Segment Start: Data for processing

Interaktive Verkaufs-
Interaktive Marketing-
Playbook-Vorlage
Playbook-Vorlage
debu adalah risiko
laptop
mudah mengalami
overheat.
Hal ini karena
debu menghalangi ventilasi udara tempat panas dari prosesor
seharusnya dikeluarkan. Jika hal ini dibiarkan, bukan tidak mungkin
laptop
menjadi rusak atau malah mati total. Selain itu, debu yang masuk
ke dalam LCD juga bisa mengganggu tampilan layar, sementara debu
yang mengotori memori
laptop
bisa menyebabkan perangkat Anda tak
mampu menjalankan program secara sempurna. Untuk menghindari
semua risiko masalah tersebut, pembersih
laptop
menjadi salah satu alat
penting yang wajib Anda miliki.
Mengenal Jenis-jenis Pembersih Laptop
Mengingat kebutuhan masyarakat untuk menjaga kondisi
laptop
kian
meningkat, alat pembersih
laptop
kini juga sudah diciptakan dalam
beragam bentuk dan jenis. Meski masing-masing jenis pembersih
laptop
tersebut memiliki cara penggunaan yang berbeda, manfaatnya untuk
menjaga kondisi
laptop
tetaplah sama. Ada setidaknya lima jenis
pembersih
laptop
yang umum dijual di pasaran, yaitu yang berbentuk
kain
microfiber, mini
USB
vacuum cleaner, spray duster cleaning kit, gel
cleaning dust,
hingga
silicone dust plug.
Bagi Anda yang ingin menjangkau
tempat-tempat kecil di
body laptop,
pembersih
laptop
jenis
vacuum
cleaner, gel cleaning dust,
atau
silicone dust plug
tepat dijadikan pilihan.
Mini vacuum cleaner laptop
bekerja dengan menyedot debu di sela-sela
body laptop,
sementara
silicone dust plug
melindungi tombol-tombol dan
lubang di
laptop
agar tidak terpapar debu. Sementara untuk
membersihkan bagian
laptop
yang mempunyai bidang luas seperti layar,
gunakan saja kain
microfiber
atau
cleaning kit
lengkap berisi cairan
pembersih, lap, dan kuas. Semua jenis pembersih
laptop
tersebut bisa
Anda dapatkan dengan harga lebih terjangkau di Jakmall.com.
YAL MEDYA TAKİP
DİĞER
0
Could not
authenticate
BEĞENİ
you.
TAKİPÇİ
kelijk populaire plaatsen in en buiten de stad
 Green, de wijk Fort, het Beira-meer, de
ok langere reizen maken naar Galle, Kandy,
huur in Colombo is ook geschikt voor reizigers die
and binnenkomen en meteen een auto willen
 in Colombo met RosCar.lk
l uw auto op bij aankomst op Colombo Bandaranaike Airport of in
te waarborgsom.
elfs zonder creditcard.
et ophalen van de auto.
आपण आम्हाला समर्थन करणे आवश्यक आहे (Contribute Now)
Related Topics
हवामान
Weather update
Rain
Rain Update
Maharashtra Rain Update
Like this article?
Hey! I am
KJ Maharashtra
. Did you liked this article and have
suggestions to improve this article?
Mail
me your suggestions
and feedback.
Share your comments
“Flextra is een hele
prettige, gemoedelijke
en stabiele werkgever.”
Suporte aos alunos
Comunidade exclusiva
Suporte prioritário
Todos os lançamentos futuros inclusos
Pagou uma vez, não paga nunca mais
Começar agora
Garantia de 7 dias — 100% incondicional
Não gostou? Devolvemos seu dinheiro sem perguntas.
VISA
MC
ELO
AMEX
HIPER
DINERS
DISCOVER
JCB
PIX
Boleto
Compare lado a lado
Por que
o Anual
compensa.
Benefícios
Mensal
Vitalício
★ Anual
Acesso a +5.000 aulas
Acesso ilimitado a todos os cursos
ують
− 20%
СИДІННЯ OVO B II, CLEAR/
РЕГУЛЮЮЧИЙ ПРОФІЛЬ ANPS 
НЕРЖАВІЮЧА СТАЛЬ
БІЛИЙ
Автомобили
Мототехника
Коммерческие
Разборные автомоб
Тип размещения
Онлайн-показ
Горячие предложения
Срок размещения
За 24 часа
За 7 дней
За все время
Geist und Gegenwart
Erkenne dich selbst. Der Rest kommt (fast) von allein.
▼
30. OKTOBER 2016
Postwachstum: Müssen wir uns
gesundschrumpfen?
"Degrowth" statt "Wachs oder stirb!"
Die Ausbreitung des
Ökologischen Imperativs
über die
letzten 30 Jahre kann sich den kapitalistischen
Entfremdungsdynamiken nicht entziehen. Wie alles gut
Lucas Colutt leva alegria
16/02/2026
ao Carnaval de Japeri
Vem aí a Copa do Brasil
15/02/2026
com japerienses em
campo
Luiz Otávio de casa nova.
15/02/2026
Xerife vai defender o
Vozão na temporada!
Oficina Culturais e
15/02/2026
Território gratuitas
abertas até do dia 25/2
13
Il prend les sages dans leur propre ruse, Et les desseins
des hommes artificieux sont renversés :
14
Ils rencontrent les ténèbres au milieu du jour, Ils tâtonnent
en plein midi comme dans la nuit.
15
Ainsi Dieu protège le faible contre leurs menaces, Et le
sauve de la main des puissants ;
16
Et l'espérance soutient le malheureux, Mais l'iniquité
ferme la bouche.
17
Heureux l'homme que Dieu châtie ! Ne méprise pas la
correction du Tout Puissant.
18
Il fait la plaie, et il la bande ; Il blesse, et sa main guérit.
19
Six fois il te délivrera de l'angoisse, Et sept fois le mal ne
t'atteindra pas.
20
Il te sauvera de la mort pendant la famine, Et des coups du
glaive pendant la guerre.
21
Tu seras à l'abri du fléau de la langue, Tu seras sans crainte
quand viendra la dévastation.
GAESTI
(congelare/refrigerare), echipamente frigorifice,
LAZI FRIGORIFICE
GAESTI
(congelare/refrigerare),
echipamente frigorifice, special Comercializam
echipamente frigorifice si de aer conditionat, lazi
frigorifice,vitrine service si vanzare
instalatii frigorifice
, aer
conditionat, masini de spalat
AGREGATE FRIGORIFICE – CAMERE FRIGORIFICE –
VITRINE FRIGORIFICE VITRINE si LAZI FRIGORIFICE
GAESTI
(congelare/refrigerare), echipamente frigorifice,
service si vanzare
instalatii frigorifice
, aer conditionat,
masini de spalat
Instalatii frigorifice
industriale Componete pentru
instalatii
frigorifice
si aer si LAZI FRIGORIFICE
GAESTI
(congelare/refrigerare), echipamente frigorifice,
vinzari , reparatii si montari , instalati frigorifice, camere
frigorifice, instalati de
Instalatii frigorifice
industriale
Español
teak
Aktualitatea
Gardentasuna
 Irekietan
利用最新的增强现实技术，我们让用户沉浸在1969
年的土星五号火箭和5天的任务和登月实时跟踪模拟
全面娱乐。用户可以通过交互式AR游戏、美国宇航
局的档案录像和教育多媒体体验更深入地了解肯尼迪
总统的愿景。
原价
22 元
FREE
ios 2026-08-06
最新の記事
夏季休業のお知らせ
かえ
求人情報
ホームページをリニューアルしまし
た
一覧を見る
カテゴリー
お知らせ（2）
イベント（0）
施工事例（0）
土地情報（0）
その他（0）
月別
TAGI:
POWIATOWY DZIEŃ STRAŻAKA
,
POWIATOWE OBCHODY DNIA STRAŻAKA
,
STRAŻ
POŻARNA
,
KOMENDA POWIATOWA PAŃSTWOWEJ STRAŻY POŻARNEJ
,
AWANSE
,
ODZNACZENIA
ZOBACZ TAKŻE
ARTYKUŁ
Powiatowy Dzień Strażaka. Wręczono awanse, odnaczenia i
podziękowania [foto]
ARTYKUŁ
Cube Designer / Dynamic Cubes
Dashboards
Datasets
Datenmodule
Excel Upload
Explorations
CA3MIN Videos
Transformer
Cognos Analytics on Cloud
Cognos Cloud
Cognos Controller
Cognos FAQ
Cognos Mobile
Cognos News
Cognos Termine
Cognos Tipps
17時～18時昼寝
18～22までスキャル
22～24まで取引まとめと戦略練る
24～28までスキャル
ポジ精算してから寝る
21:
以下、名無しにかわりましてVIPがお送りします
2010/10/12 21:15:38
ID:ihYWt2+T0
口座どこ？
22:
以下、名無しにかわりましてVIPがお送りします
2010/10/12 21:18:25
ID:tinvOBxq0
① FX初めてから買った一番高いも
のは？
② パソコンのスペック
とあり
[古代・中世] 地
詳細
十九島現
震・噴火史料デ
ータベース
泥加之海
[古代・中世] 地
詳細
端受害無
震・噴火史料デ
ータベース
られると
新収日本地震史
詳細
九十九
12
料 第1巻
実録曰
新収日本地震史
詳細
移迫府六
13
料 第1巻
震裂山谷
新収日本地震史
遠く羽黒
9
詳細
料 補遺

Segment End: Data for processing

# Required action
Which lines of the listing contain the word "Dieu"? Copy each of them.

# Response area
Ainsi Dieu protège le faible contre leurs menaces, Et le
Heureux l'homme que Dieu châtie ! Ne méprise pas la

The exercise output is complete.